In a Chapter 7 “straight bankruptcy” case, the “automatic stay” protection lasts usually only 3 or 4 months. If a student loan creditor is aggressively collecting on the student loan before you file a Chapter 7 case, the collection of that student loan would be stopped by your filing but would start right up within just a few months.  (The exception would be if you’d qualify for “undue hardship” and succeed in discharging the student loan in that Chapter 7 case.)

In contrast, a Chapter 13 case generally lasts 3 to 5 years. So its “automatic stay” protection lasts that long. That means that the aggressive collection of a student loan mentioned in the above paragraph would be stopped for the whole 3 to 5 years that your Chapter 13 case would take.

Advantages of the Length of a Chapter 13 Case—Waiting Until You Meet the 3-Part Test

Furthermore, there’s a better chance under Chapter 13 that such a student loan creditor would be stopped forever because you have more time to qualify for an “undue hardship” discharge while under the “automatic stay” protection. You’d have more opportunity to meet the first two parts of the 3-part qualifying test:

1. Since you or your dependent(s) must be experiencing an “undue hardship” at the time your attorney asks the bankruptcy court for the discharge of your student loan, Chapter 13 gives you the flexibility of waiting for up to 5 years until you meet that condition. And in the meantime, the student loan creditor is prevented from collecting on that loan.

Consider, for example, if you have a worsening chronic medical condition but one which does not currently meet the requirement that the student loan is preventing you from maintaining even a minimal standard of living. Chapter 13 would allow you to wait as long as 5 years after filing the case for your condition to worsen until you met this requirement.   

2. This condition of being unable to maintain even a minimal standard of living must be predicted to last throughout all or most of the student loan repayment period. Having the flexibility to wait to file the request for an “undue hardship” discharge increases the possibility of meeting this part of the test.

Consider, for example, if you were in a serious vehicle accident just a few months before filing the Chapter 13 case, and were receiving short term disability payments. You may need bankruptcy protection from all your other creditors now, but not yet know your long-term medical prospects, specifically whether your inability to maintain even a minimal standard of living would be expected to last throughout the student loan repayment period. Filing Chapter 13 would protect you from all your creditors, including the student loan one, and keep you protected until your medical condition stabilized and your doctors could better determine your long-term prospects.

3. You must have taken certain action before requesting a student loan discharge—make a meaningful effort to repay the loan and/or apply for appropriate administrative programs for deferring or reducing payments on it. In the midst of a Chapter 13 case you would not be able to make any direct payments to the student loan creditor, nor likely be able to apply for the administrative fixes.
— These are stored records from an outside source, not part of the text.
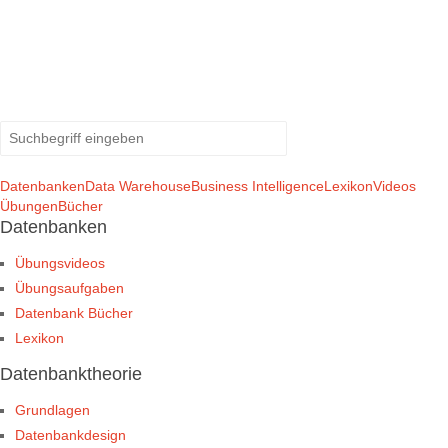
Datenbanken
Data Warehouse
Business Intelligence
Lexikon
Videos
Übungen
Bücher
Datenbanken
Übungsvideos
Übungsaufgaben
Datenbank Bücher
Lexikon
Datenbanktheorie
Grundlagen
Datenbankdesign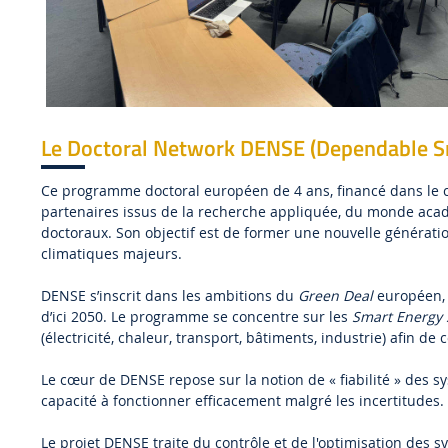
Le Doctoral Network DENSE (Dependable S
Ce programme doctoral européen de 4 ans, financé dans le c
partenaires issus de la recherche appliquée, du monde acadé
doctoraux. Son objectif est de former une nouvelle générati
climatiques majeurs.
DENSE s’inscrit dans les ambitions du
Green Deal
européen, 
d’ici 2050. Le programme se concentre sur les
Smart Energy 
(électricité, chaleur, transport, bâtiments, industrie) afin 
Le cœur de DENSE repose sur la notion de « fiabilité » des syst
capacité à fonctionner efficacement malgré les incertitudes.
Le projet DENSE traite du contrôle et de l'optimisation des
If there isn’t great urgency to file the case, you should try to apply for the administrative payment delaying or reducing programs, in order to position yourself to meet this part of the test as well as you can before filing the Chapter 13 case.
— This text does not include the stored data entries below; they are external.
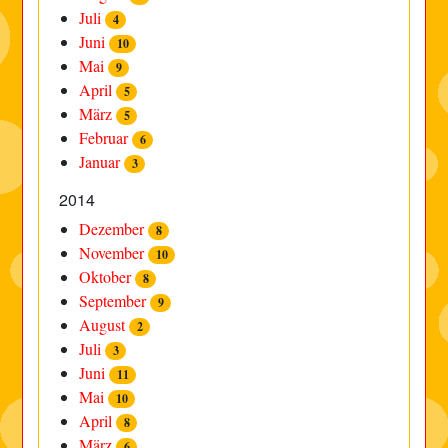
Juli
4
Juni
10
Mai
9
April
5
März
5
Februar
6
Januar
3
2014
Dezember
8
November
10
Oktober
8
September
9
August
2
Juli
3
Juni
11
Mai
10
April
8
März
6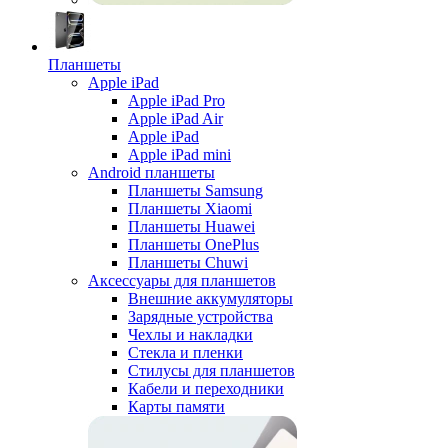
Планшеты
Apple iPad
Apple iPad Pro
Apple iPad Air
Apple iPad
Apple iPad mini
Android планшеты
Планшеты Samsung
Планшеты Xiaomi
Планшеты Huawei
Планшеты OnePlus
Планшеты Chuwi
Аксессуары для планшетов
Внешние аккумуляторы
Зарядные устройства
Чехлы и накладки
Стекла и пленки
Стилусы для планшетов
Кабели и переходники
Карты памяти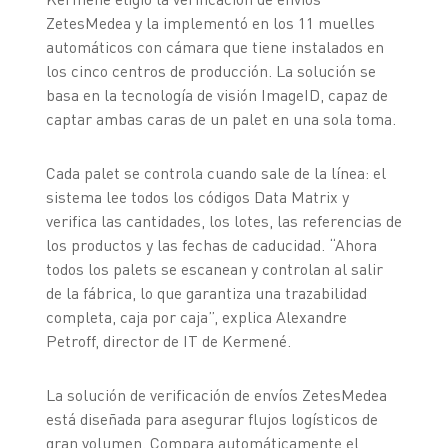
ZetesMedea y la implementó en los 11 muelles
automáticos con cámara que tiene instalados en
los cinco centros de producción. La solución se
basa en la tecnología de visión ImageID, capaz de
captar ambas caras de un palet en una sola toma.
Cada palet se controla cuando sale de la línea: el
sistema lee todos los códigos Data Matrix y
verifica las cantidades, los lotes, las referencias de
los productos y las fechas de caducidad. “Ahora
todos los palets se escanean y controlan al salir
de la fábrica, lo que garantiza una trazabilidad
completa, caja por caja”, explica Alexandre
Petroff, director de IT de Kermené.
La solución de verificación de envíos ZetesMedea
está diseñada para asegurar flujos logísticos de
gran volumen. Compara automáticamente el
Even If No “Undue Hardship,” At Least You Would Be Protected for 3 to 5 Years

In a Chapter 13 case, the “automatic stay” would protect you from your student loan creditor while you waited to see if your circumstances would change in such a way as to qualify you for “undue hardship” before the end of your case in 3 to 5 years. But even in those situations in which your situation improved so that you did not meet the “undue hardship” requirements, you at least would have gotten relief from your student loan creditor(s) during that period of time.